Task prompt: Your answer should be only the lines below from the one with "left elbow: (217, 172)" to the one with "right eye: (824, 116)", repeated exactly, ends included.

Input material:
- Opening Delimiter -

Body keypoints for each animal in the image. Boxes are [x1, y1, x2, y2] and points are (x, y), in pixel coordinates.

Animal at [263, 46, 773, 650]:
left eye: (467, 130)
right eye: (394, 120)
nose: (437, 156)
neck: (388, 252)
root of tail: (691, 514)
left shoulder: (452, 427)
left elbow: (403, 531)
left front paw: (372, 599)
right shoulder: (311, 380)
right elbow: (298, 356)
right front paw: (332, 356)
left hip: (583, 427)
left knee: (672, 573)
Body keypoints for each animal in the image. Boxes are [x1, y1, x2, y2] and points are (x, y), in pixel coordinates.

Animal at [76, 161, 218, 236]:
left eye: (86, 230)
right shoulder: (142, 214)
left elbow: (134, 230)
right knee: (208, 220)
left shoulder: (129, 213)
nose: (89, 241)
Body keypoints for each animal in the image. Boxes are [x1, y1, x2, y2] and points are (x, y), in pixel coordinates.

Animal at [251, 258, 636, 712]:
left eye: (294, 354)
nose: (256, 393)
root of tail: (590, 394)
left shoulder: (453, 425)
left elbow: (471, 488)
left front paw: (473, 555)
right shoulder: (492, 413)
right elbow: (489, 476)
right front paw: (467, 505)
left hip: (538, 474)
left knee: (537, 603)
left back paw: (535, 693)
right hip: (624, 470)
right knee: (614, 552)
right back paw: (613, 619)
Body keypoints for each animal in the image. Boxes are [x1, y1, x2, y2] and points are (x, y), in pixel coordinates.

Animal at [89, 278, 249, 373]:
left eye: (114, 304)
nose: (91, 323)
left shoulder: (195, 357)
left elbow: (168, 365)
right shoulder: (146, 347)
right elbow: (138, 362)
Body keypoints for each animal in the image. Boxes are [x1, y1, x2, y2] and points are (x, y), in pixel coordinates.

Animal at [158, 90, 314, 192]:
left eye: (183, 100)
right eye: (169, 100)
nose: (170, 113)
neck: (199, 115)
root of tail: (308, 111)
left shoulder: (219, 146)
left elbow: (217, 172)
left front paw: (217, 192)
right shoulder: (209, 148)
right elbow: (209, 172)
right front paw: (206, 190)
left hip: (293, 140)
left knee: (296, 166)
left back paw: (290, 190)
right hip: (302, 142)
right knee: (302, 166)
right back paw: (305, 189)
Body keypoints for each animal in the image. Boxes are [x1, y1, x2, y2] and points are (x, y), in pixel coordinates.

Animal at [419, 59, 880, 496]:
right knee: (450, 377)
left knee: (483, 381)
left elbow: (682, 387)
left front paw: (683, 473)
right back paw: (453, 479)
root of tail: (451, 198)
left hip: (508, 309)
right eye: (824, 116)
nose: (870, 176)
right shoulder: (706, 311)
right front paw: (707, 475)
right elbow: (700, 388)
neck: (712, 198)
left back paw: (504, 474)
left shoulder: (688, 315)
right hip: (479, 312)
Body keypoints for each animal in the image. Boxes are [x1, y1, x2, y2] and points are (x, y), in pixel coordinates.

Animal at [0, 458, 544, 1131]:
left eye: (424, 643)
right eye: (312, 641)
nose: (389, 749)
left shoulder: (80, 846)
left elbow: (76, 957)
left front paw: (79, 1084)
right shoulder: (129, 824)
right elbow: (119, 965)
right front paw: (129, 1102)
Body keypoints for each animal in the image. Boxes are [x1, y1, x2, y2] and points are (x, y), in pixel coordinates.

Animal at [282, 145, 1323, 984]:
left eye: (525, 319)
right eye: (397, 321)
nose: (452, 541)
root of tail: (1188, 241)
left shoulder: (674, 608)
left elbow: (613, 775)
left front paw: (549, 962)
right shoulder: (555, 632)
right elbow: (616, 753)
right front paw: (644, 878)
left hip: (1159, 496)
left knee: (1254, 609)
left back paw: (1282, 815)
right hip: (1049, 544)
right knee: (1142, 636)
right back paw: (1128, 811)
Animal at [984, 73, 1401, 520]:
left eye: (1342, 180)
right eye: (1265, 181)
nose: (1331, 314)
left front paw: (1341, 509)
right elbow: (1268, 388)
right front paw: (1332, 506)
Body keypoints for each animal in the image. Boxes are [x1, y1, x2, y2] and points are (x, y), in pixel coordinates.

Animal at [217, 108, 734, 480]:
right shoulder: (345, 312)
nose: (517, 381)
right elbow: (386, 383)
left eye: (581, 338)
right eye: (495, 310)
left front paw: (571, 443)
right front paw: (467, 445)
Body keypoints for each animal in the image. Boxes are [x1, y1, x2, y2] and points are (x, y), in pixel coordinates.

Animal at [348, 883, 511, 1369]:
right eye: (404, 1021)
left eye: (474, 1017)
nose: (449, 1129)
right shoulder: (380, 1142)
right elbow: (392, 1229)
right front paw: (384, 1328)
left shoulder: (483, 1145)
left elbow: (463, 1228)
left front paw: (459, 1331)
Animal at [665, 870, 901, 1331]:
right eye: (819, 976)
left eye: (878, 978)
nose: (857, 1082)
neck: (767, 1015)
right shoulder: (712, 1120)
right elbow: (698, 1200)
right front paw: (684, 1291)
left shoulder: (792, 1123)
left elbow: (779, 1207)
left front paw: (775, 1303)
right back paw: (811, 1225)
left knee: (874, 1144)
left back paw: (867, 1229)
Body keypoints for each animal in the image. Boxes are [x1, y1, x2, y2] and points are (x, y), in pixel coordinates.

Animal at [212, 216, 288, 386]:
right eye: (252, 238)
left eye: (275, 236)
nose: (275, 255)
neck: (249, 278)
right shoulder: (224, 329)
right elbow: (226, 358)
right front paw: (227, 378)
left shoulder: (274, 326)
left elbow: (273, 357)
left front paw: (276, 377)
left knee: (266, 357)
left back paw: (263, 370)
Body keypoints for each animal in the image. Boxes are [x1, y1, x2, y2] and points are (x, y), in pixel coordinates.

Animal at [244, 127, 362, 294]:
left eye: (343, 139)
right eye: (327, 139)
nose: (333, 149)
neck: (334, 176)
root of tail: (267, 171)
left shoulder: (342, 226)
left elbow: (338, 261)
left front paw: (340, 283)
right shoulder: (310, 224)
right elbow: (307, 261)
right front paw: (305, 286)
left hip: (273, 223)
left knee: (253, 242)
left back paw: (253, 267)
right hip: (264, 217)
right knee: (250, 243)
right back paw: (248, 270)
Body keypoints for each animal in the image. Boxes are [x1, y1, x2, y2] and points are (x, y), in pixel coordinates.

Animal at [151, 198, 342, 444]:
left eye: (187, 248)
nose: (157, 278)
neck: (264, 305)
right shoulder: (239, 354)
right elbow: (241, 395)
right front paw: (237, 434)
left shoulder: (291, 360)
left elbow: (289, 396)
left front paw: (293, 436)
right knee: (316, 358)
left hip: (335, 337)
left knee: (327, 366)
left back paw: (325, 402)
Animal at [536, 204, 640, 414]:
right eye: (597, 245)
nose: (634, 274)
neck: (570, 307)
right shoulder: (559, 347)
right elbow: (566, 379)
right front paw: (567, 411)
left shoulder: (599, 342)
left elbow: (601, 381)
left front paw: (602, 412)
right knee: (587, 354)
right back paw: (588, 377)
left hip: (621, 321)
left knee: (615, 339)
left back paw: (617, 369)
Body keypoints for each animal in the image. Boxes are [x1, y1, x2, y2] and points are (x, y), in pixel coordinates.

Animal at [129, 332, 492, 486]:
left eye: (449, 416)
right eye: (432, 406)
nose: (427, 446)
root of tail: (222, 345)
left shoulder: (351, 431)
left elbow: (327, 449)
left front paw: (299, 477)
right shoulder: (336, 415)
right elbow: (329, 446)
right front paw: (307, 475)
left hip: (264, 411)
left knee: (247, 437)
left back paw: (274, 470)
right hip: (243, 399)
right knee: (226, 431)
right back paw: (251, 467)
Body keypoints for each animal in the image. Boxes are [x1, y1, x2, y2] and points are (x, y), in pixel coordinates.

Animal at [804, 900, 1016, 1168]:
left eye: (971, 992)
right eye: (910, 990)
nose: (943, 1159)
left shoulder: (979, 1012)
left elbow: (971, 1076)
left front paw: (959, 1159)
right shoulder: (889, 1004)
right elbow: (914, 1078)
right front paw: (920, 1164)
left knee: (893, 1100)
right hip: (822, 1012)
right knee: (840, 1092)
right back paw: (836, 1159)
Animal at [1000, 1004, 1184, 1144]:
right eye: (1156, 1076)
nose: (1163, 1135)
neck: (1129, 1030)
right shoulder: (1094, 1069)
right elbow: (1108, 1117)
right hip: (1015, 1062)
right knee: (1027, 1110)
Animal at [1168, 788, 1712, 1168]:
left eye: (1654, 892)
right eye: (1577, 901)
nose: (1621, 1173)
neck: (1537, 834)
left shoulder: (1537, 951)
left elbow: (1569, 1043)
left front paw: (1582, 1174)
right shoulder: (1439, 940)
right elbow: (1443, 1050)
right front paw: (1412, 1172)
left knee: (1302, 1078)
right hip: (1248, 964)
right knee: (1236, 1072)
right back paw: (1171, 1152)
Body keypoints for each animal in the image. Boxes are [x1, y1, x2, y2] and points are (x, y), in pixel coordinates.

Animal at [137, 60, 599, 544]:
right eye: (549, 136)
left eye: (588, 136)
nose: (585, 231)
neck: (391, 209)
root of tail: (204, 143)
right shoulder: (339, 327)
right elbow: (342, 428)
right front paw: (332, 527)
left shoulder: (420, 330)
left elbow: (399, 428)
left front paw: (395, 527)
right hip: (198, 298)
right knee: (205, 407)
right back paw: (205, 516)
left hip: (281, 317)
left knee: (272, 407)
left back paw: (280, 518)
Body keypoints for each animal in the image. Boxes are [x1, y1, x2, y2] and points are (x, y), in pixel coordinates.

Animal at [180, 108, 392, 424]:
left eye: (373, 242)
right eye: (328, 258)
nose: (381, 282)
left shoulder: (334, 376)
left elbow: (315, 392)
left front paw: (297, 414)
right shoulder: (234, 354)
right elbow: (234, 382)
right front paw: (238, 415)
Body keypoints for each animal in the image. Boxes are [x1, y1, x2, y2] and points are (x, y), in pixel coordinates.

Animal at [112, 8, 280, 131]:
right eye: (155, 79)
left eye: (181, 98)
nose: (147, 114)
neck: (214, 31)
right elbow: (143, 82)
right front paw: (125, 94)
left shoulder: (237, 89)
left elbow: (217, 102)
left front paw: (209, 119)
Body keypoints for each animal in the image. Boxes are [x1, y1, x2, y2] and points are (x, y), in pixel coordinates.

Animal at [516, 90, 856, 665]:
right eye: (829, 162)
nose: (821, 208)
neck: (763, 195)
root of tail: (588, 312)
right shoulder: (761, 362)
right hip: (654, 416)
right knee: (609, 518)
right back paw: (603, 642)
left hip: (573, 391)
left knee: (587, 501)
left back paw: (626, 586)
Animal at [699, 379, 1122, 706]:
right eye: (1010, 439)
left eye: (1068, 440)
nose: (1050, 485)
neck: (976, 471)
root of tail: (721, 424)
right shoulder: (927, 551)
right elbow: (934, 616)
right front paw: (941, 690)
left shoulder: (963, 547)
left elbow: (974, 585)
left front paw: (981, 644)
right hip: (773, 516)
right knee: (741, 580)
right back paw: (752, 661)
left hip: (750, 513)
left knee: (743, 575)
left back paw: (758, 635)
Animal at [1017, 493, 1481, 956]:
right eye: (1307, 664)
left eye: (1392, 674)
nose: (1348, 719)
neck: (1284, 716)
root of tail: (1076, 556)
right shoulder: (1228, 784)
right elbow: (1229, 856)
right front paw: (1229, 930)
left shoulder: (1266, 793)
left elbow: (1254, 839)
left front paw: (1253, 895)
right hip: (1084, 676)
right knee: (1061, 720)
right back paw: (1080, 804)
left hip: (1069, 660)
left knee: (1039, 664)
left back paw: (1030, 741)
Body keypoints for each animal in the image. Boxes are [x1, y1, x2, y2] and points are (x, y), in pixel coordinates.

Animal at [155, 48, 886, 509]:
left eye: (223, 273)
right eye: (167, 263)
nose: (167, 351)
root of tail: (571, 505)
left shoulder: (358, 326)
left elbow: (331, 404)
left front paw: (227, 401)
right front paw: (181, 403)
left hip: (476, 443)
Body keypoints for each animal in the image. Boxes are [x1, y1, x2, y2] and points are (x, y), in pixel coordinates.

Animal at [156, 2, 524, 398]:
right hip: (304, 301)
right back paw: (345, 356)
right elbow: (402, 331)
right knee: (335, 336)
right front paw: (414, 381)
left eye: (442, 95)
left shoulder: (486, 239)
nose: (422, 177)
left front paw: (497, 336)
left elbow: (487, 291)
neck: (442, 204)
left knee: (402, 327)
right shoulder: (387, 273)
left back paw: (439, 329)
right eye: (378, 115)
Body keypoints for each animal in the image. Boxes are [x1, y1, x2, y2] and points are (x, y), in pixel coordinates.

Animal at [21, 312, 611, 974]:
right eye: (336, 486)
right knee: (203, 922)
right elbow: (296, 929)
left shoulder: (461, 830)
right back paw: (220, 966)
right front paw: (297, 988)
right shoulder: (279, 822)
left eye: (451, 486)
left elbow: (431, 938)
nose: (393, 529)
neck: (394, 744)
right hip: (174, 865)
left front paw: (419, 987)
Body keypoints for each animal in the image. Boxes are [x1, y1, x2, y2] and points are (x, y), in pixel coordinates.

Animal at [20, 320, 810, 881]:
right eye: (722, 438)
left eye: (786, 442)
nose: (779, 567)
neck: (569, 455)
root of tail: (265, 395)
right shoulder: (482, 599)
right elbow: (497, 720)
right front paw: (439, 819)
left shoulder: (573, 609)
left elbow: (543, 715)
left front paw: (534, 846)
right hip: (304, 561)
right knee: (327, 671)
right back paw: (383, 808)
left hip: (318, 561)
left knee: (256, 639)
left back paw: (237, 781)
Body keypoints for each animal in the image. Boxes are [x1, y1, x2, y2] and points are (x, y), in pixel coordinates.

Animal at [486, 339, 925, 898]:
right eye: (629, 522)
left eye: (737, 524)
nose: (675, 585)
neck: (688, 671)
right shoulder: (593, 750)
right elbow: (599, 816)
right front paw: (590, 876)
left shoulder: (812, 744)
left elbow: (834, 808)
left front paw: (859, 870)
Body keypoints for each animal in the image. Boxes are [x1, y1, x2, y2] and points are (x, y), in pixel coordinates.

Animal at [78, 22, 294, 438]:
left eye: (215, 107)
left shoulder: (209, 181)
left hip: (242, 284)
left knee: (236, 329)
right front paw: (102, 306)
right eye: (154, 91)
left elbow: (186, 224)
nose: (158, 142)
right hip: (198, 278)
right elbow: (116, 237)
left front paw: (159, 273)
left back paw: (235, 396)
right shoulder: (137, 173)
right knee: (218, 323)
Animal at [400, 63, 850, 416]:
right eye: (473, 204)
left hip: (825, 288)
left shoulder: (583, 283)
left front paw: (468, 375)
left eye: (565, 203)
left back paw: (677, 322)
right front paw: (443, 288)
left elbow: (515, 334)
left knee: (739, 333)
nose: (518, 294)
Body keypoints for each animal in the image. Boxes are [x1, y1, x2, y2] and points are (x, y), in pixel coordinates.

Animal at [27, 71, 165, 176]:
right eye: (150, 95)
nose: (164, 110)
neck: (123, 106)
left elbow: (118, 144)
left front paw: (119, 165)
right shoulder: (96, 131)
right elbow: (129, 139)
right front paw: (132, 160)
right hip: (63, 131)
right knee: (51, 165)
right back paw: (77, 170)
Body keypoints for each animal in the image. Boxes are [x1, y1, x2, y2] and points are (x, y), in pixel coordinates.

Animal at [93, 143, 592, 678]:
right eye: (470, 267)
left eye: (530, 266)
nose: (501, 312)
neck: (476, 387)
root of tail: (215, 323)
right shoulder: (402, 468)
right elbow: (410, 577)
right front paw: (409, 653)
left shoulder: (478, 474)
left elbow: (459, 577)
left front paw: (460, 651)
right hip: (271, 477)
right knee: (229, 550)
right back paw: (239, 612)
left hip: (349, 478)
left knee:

- Closing Delimiter -

Reply to the task:
left elbow: (217, 172)
left front paw: (217, 192)
right shoulder: (209, 148)
right elbow: (209, 172)
right front paw: (206, 190)
left hip: (293, 140)
left knee: (296, 166)
left back paw: (290, 190)
right hip: (302, 142)
right knee: (302, 166)
right back paw: (305, 189)
Body keypoints for each animal in the image. Boxes are [x1, y1, x2, y2] and points are (x, y), in pixel coordinates.

Animal at [419, 59, 880, 496]:
right knee: (450, 377)
left knee: (483, 381)
left elbow: (682, 387)
left front paw: (683, 473)
right back paw: (453, 479)
root of tail: (451, 198)
left hip: (508, 309)
right eye: (824, 116)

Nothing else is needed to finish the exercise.